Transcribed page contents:
^^^^^^^^

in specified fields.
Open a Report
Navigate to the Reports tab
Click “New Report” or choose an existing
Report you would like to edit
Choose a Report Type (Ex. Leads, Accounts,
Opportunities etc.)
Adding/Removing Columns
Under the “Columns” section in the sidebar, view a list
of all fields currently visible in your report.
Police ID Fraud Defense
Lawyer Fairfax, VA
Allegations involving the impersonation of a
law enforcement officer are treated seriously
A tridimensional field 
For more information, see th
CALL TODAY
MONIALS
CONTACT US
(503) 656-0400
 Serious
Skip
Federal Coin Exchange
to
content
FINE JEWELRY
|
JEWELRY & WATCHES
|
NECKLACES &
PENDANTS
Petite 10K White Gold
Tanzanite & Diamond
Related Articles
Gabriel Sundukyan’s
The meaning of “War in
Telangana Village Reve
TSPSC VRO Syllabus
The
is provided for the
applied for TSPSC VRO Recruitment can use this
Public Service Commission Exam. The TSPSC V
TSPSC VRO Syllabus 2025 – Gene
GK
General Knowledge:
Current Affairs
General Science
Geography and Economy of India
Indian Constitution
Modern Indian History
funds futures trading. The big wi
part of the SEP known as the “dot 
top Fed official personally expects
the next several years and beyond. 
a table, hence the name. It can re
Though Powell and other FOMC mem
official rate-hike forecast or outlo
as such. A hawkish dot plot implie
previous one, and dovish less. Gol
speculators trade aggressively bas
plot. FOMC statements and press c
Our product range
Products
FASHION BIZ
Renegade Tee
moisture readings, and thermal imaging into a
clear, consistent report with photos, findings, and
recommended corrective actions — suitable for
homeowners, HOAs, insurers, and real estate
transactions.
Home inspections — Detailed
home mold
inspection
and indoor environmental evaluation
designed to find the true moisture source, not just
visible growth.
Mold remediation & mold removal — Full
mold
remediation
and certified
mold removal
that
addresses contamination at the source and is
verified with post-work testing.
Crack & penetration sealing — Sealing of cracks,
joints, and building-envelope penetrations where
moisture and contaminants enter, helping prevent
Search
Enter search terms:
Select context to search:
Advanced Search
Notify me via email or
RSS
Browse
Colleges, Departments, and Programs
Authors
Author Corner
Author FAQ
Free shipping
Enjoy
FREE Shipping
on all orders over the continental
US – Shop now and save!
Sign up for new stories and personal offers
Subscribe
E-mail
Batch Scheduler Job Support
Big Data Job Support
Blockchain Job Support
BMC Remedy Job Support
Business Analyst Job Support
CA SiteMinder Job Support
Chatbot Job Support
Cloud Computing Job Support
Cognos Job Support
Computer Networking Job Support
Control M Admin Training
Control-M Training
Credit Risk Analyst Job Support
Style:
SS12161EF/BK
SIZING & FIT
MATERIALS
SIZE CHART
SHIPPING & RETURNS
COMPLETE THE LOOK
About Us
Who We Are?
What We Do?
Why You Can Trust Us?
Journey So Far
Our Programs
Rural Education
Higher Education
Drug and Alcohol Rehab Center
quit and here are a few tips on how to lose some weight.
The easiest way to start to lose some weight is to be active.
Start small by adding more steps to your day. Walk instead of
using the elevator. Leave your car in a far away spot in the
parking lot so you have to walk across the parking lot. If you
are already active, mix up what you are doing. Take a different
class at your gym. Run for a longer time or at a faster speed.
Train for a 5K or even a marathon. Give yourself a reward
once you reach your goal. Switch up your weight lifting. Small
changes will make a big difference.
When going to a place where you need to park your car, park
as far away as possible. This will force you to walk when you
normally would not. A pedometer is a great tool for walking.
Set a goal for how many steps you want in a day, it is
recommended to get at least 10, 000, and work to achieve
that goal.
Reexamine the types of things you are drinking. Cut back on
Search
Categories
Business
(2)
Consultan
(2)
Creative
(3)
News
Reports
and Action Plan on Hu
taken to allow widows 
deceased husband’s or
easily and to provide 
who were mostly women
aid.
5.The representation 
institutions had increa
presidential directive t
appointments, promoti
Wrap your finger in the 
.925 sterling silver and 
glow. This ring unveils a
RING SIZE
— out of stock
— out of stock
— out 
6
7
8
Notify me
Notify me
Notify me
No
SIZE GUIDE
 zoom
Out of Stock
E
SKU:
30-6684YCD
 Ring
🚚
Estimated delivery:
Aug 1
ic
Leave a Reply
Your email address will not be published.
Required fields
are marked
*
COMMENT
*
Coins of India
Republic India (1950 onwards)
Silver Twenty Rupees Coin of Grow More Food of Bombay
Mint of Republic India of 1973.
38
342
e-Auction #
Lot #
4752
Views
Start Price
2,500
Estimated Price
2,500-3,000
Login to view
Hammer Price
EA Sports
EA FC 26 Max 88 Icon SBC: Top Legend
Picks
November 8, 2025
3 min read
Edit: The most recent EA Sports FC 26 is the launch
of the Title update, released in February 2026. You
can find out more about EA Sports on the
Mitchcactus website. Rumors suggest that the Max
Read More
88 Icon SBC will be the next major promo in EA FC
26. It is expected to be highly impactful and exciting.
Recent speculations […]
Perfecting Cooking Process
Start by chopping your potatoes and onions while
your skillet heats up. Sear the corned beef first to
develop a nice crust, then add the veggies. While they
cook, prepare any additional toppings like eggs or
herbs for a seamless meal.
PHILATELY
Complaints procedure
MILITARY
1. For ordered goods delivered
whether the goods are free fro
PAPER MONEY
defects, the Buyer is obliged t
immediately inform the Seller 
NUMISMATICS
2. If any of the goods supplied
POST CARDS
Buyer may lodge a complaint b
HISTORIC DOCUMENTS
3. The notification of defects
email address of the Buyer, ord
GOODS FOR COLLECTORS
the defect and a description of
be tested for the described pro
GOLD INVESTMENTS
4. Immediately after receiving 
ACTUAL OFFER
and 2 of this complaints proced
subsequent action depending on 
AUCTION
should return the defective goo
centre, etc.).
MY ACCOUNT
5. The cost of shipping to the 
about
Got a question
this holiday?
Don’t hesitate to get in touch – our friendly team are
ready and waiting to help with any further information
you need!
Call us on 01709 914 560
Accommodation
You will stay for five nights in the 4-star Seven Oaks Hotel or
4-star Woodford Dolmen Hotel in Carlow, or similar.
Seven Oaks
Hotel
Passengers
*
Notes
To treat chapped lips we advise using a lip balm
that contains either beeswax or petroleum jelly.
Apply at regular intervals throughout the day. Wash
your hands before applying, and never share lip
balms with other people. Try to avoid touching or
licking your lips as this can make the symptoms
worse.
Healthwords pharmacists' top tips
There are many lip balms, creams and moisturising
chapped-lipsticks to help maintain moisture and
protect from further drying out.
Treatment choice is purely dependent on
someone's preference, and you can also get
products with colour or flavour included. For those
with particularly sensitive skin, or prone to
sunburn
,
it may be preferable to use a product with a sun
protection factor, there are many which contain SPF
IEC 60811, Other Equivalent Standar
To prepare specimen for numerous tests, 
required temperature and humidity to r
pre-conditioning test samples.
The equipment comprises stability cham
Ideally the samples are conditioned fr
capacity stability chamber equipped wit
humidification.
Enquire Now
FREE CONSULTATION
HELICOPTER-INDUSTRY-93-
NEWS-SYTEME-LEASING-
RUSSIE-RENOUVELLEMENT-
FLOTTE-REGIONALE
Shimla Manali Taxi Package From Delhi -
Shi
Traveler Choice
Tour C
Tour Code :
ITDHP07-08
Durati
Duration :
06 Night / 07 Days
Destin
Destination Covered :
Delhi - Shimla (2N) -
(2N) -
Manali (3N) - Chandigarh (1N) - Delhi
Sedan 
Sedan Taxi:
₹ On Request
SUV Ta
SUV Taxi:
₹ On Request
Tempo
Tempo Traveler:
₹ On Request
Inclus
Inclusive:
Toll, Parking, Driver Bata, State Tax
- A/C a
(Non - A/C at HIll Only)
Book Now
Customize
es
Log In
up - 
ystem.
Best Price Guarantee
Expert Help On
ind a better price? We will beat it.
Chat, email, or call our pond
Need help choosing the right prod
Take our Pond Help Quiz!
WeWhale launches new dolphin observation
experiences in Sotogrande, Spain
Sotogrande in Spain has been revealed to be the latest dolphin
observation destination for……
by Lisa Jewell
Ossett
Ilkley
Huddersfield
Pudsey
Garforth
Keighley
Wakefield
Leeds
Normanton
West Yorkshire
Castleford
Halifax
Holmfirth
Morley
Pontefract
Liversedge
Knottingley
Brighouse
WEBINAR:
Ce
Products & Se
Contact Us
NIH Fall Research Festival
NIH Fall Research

^^^^^^^^

## WHAT THE TASK ASKS
Reproduce the lines above, beginning at the line with "subsequent action depending on" and stopping after the line with "Healthwords pharmacists' top tips", exactly as they are.

## RESPONSE BOX
subsequent action depending on 
AUCTION
should return the defective goo
centre, etc.).
MY ACCOUNT
5. The cost of shipping to the 
about
Got a question
this holiday?
Don’t hesitate to get in touch – our friendly team are
ready and waiting to help with any further information
you need!
Call us on 01709 914 560
Accommodation
You will stay for five nights in the 4-star Seven Oaks Hotel or
4-star Woodford Dolmen Hotel in Carlow, or similar.
Seven Oaks
Hotel
Passengers
*
Notes
To treat chapped lips we advise using a lip balm
that contains either beeswax or petroleum jelly.
Apply at regular intervals throughout the day. Wash
your hands before applying, and never share lip
balms with other people. Try to avoid touching or
licking your lips as this can make the symptoms
worse.
Healthwords pharmacists' top tips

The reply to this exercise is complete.